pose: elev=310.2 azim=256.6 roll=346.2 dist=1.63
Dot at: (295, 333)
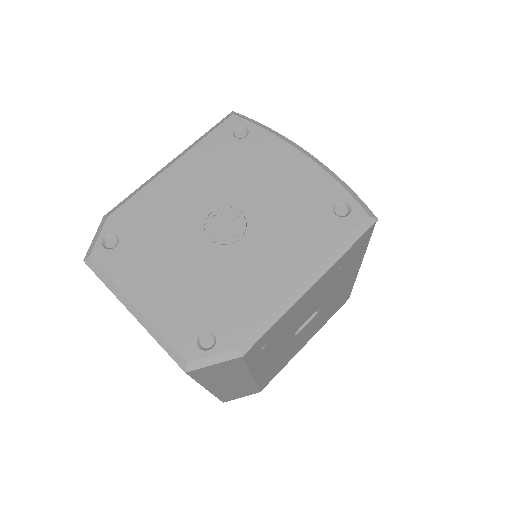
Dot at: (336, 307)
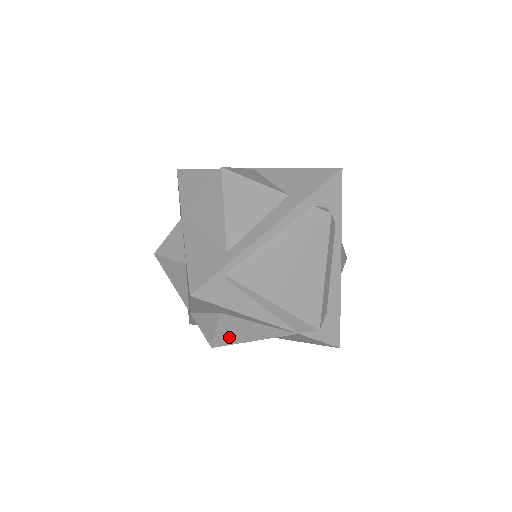
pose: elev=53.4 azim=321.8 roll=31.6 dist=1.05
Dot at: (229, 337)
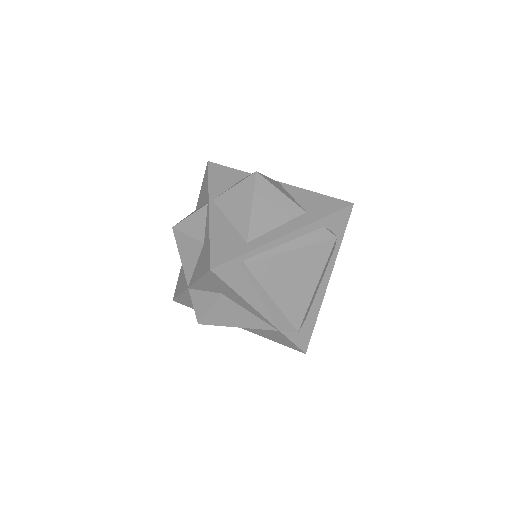
Dot at: (218, 318)
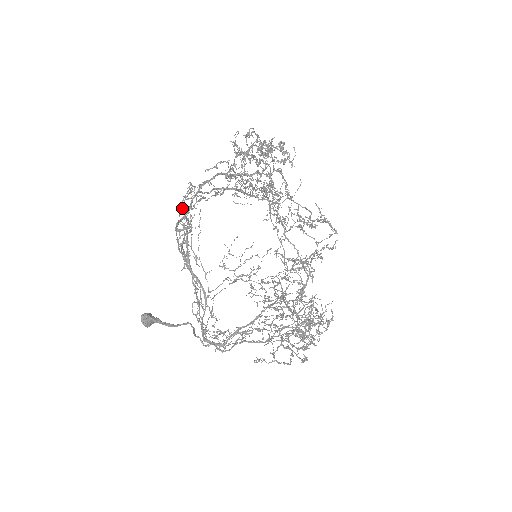
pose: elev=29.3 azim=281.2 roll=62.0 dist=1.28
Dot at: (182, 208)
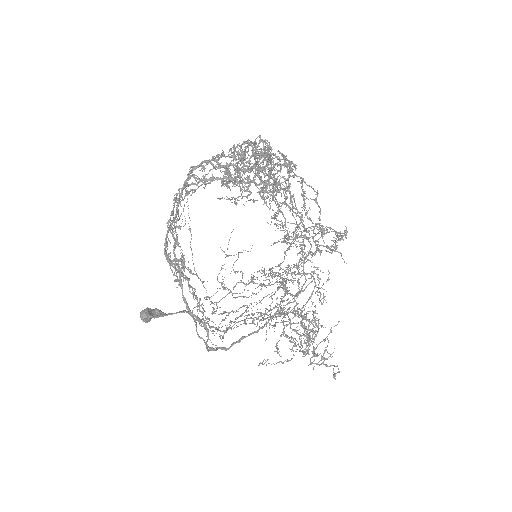
Dot at: occluded
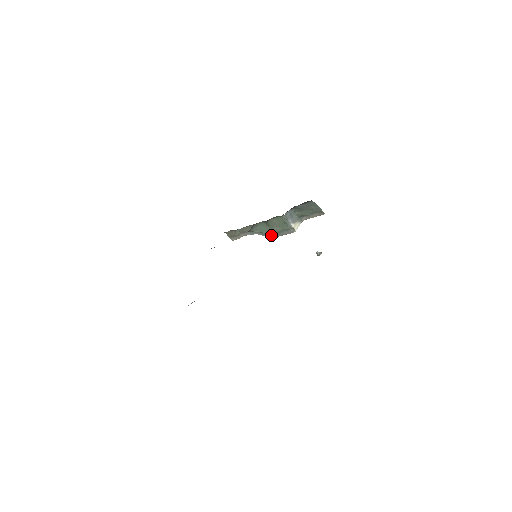
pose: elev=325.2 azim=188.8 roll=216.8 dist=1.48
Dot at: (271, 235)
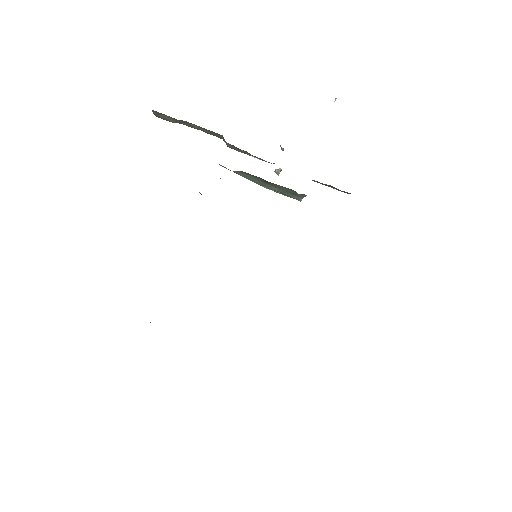
Dot at: occluded
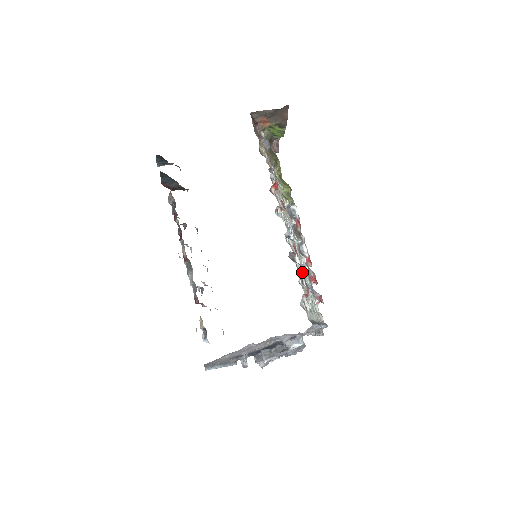
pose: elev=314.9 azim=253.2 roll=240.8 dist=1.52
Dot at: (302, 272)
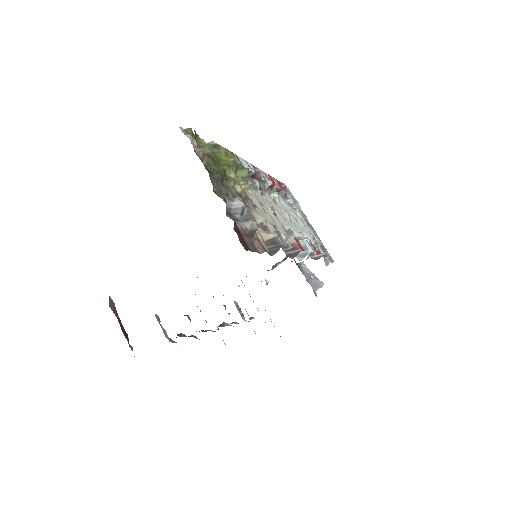
Dot at: (324, 254)
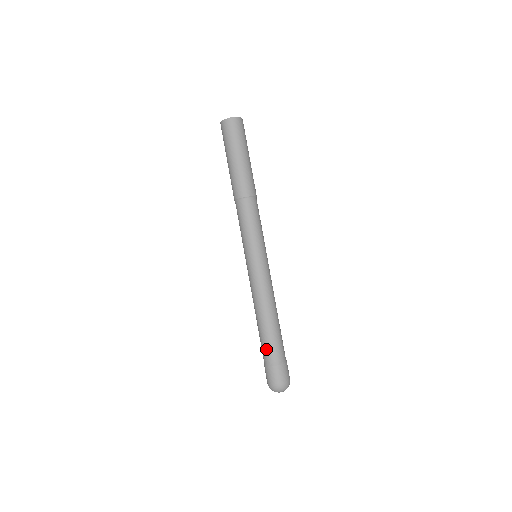
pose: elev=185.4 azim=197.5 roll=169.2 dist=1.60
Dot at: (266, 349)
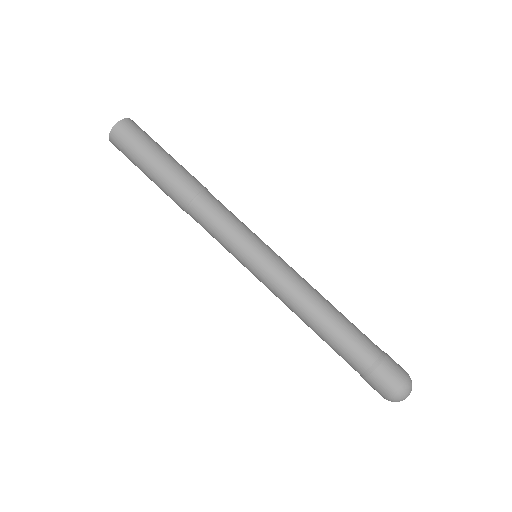
Dot at: (346, 359)
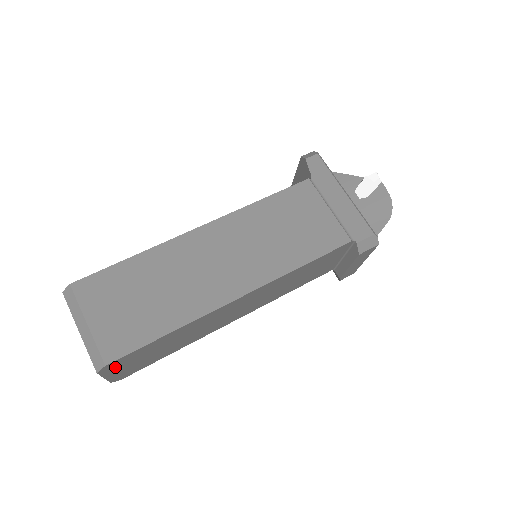
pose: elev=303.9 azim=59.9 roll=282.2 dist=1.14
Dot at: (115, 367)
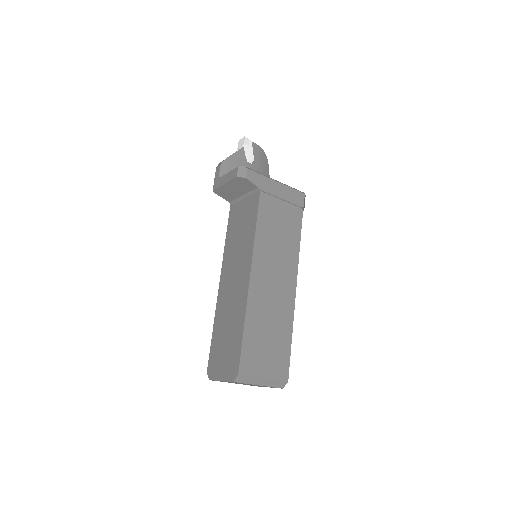
Dot at: occluded
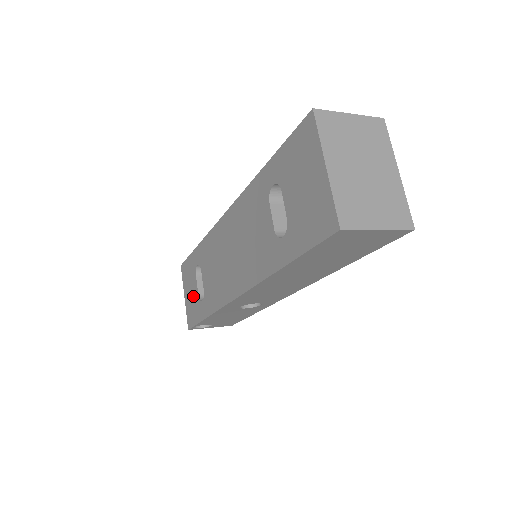
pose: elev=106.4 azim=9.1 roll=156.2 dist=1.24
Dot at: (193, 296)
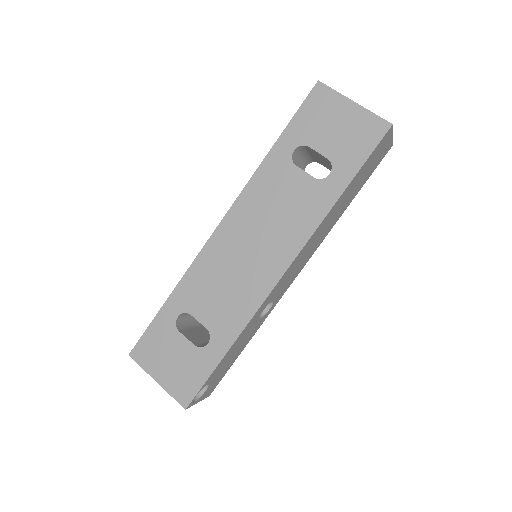
Dot at: (182, 358)
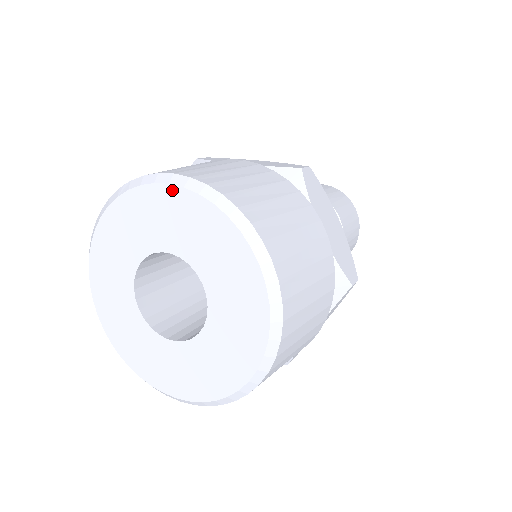
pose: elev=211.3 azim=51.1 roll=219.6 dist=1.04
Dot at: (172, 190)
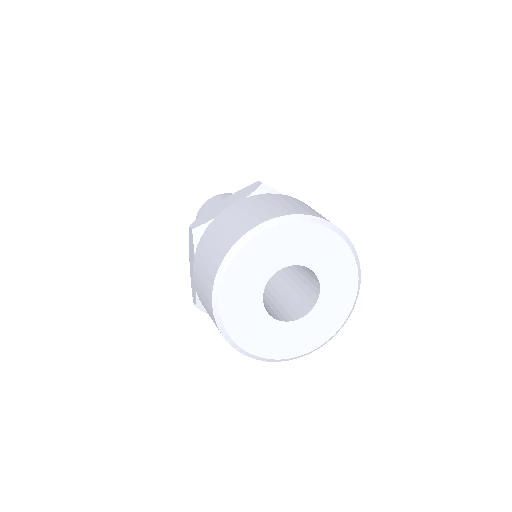
Dot at: (331, 233)
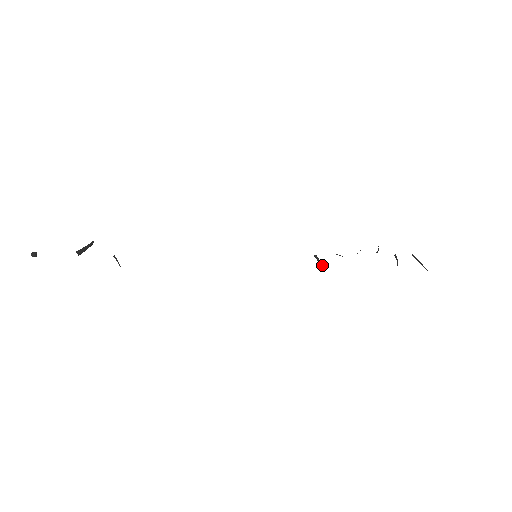
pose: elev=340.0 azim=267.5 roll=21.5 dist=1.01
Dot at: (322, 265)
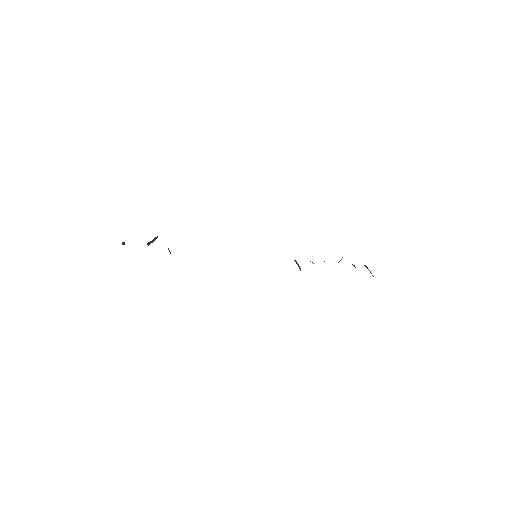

· · ·

> _Written problem_:
Copy the lines of the items above from the one containing "pose: elev=340.0 azim=267.5" through the end of the items, inclusive, and leave the pictures out of your copy.

> _Reply to the task_:
pose: elev=340.0 azim=267.5 roll=21.5 dist=1.01
Dot at: (322, 265)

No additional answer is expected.